‘’Paid, Not to Publish” : dans les entrailles du système Kocc Barma
Scandale numérique, extorsion de fonds et blanchiment à l’ère 2.0
C’est une plongée glaçante dans les coulisses d’un système d’extorsion numérique aussi sophistiqué que cynique. El Hadji Babacar Dioum, alias le tristement célèbre Kocc Barma, fait désormais face à la justice sénégalaise. Et les révélations de l’enquête menée par la Division spéciale de cybersécurité (DSC) révèlent un véritable empire du chantage sexuel, soutenu par une logistique bien huilée, une organisation structurée, et un cynisme assumé.
9 000 fichiers pour faire taire…
Tout part d’un MacBook Pro 13 pouces saisi lors de la perquisition au domicile du principal mis en cause à Ngor. Les enquêteurs y découvrent un répertoire froidement intitulé : “Paid Not to Publish”. Le nom donne le ton. À l’intérieur, des fichiers détaillant les identités des victimes ayant payé pour échapper à la publication de leurs séquences intimes, souvent obtenues ou reçues dans un contexte de confiance.
Selon les premiers éléments, une victime a déboursé 2 millions de FCFA, une autre a payé 9 668 euros.

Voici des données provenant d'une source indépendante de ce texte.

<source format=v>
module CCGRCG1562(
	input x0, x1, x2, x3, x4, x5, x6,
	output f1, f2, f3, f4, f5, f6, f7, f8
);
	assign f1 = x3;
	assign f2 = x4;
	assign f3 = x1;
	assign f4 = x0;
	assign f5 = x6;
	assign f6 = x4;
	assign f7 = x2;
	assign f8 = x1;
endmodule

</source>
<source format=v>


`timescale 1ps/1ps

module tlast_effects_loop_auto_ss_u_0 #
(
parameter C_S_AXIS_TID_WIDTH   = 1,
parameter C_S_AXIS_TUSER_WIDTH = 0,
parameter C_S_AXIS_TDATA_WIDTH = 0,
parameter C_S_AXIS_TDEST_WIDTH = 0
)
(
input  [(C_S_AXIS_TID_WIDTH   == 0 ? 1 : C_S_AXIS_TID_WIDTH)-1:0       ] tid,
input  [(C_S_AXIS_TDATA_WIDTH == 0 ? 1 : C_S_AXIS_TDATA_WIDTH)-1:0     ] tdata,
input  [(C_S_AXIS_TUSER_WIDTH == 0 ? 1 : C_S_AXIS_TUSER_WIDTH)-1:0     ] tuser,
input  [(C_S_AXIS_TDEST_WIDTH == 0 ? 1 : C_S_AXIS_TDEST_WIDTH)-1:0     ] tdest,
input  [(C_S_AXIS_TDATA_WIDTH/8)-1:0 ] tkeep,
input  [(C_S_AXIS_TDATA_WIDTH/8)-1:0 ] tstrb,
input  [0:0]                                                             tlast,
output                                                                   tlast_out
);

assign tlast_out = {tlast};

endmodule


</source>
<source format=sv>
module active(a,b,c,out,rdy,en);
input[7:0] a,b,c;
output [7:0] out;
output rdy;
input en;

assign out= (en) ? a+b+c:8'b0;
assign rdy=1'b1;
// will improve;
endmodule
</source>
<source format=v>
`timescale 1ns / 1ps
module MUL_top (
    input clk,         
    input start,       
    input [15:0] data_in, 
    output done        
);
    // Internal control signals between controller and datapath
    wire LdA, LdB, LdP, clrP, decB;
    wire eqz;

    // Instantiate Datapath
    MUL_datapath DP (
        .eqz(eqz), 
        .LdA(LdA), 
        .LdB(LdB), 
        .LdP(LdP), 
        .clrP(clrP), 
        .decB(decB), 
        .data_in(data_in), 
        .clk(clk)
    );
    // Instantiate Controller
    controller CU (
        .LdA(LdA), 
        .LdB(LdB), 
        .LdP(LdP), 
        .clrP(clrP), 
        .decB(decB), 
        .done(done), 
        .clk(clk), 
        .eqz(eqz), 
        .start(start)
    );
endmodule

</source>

Des sommes conséquentes, versées dans l’urgence et la terreur, pour éviter l’humiliation publique sur des plateformes bien connues pour leurs pratiques controversées.
💶 Des circuits financiers bien tracés
L’enquête révèle que du 28 juillet 2017 au 24 avril 2025, un complice toujours recherché a versé 50,4 millions de FCFA sur le compte personnel de Dioum ouvert à la CBAO. Ce même compte a enregistré 43 millions de FCFA en provenance de la plateforme Exodick, soupçonnée d’héberger du contenu à caractère sexuel illicite.

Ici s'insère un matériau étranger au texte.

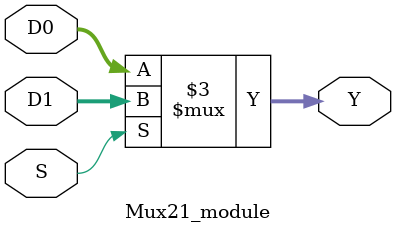
<source format=v>
`timescale 1ns / 1ps


module Mux21_module #(parameter n = 8)(
    input  S,
    input [n-1:0] D0,
    input [n-1:0] D1,
    output reg [n-1:0] Y
    );
    
always @ (S, D0, D1) begin
    Y = (~S) ? D0 : D1;
end
endmodule

</source>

Ce qui frappe, c’est la régularité des montants et la structuration des flux financiers. Des virements, parfois anonymes, qui servaient à financer des entreprises écrans, notamment une société de vente de véhicules (“Mba Authority”) et un restaurant (“Eddys”). Lors de la perquisition dans ce dernier, les enquêteurs ont découvert un brouilleur de signal, suggérant des tentatives de se soustraire à toute surveillance électronique.
Des milliers de cibles en attente
Plus troublant encore, les fichiers “Newgirl” et “Nouveau dossier 4”, retrouvés dans le même ordinateur. Le premier contient plus de 4 000 vidéos et images à caractère sexuel, représentant de potentielles futures victimes, parfois identifiées par des noms, des pseudonymes ou des localisations. Le second recense 147 fichiers classés comme “torrides”, compilés méthodiquement.
Ce degré d’organisation soulève la question d’un réseau structuré, bien au-delà d’un simple délinquant isolé.